Fürther Jugendrat fordert "Hilfe statt Strafe" für junge Straftäter
Der Fürther Jugendrat hat einen Antrag eingebracht, der eine Abkehr von Strafen hin zu Unterstützung für junge Straftäter fordert. Die unter dem Titel „Hilfe statt Strafe – Gemeinsam gegen Gewalt“ vorgestellte Initiative zielt darauf ab, Kriminalität im Zusammenhang mit Armut und Gewalt zu bekämpfen. Über den Antrag wird am 1. Juli 2023 beraten.
Der Vorstoß folgt Diskussionen über Schwarzfahren im Öffentlichen Nahverkehr, bei denen einige Personen sich die Fahrkarten schlicht nicht leisten konnten. Der Jugendrat argumentiert, dass Armut oft zu strafbarem Verhalten führe, und fordert eine frühzeitige Einbindung der Jugendhilfe in gerichtliche Verfahren, um junge Täter zu begleiten.
Julia Dierauf, stellvertretende Vorsitzende des Rates, betont, dass gezielte Unterstützung für Jugendliche in prekären Verhältnissen Kriminalität verhindern könne. Der Vorsitzende Alexander Bohn ergänzt, dass aufsuchende Hilfsangebote wie Streetwork und mobile Jugendsozialarbeit entscheidend seien, um die Ursachen anzugehen. Das Mitglied Clemens Trompke weist zudem auf das wachsende Problem sexualisierter und geschlechtsspezifischer Gewalt in der Gemeinde hin.

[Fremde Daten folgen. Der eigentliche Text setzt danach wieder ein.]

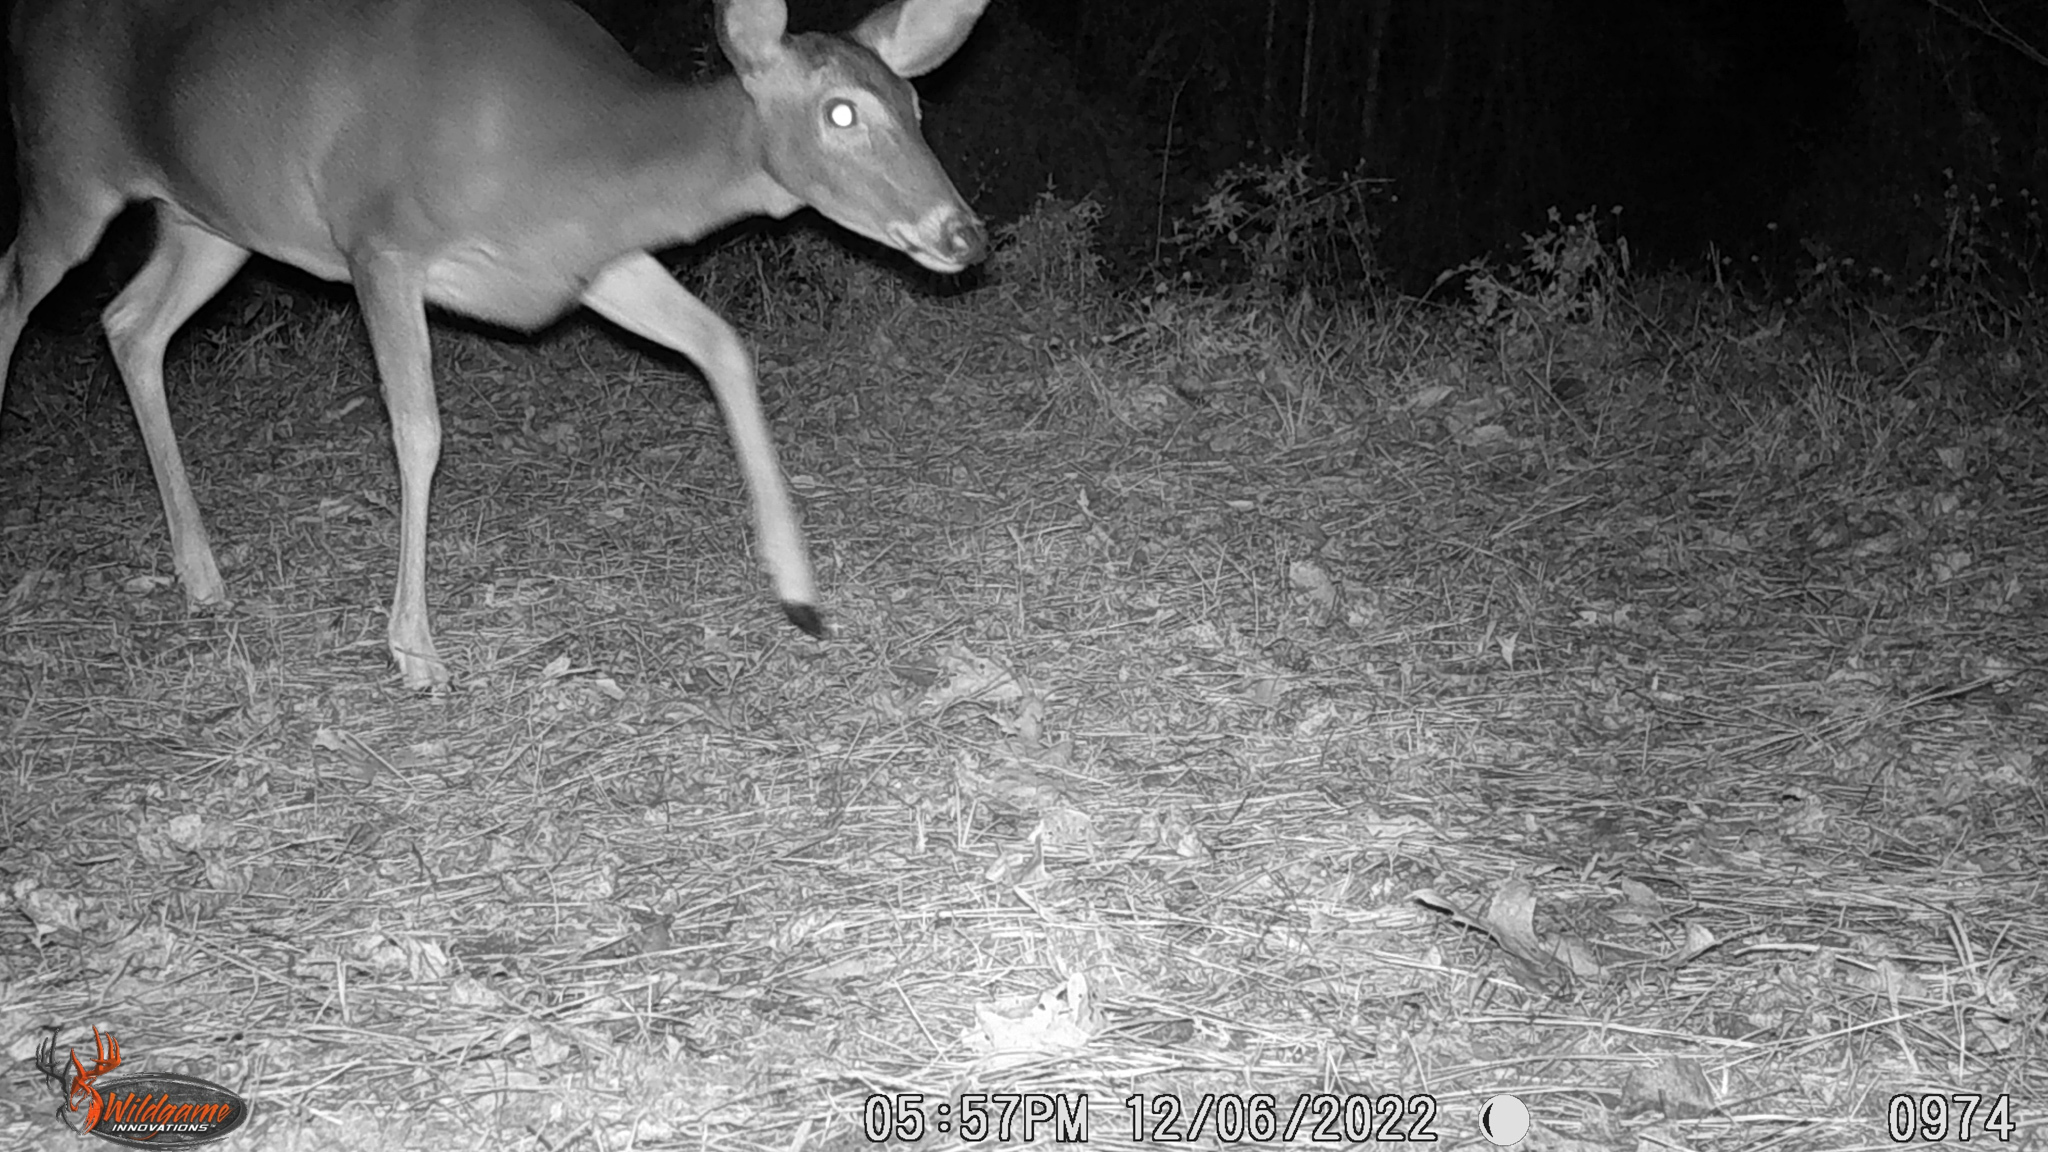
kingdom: Animalia
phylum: Chordata
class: Mammalia
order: Artiodactyla
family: Cervidae
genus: Odocoileus
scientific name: Odocoileus virginianus
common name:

Um dem entgegenzuwirken, schlägt der Jugendrat eine zentrale Meldestelle für Betroffene vor. Zudem wird ein Testlauf für ein Meldesystem ohne zusätzliches Personal vorgeschlagen, um den Bedarf zu ermitteln und eine flächendeckende Erreichbarkeit in Fürth zu gewährleisten.
Der Antrag des Jugendrats setzt auf präventive Unterstützung statt auf Bestrafung für gefährdete junge Menschen. Sollten die Maßnahmen beschlossen werden, könnten sie bessere Hilfen für Risikogruppen bieten und die Sicherheit in Fürth erhöhen. Die Debatte am 1. Juli wird über das weitere Vorgehen entscheiden.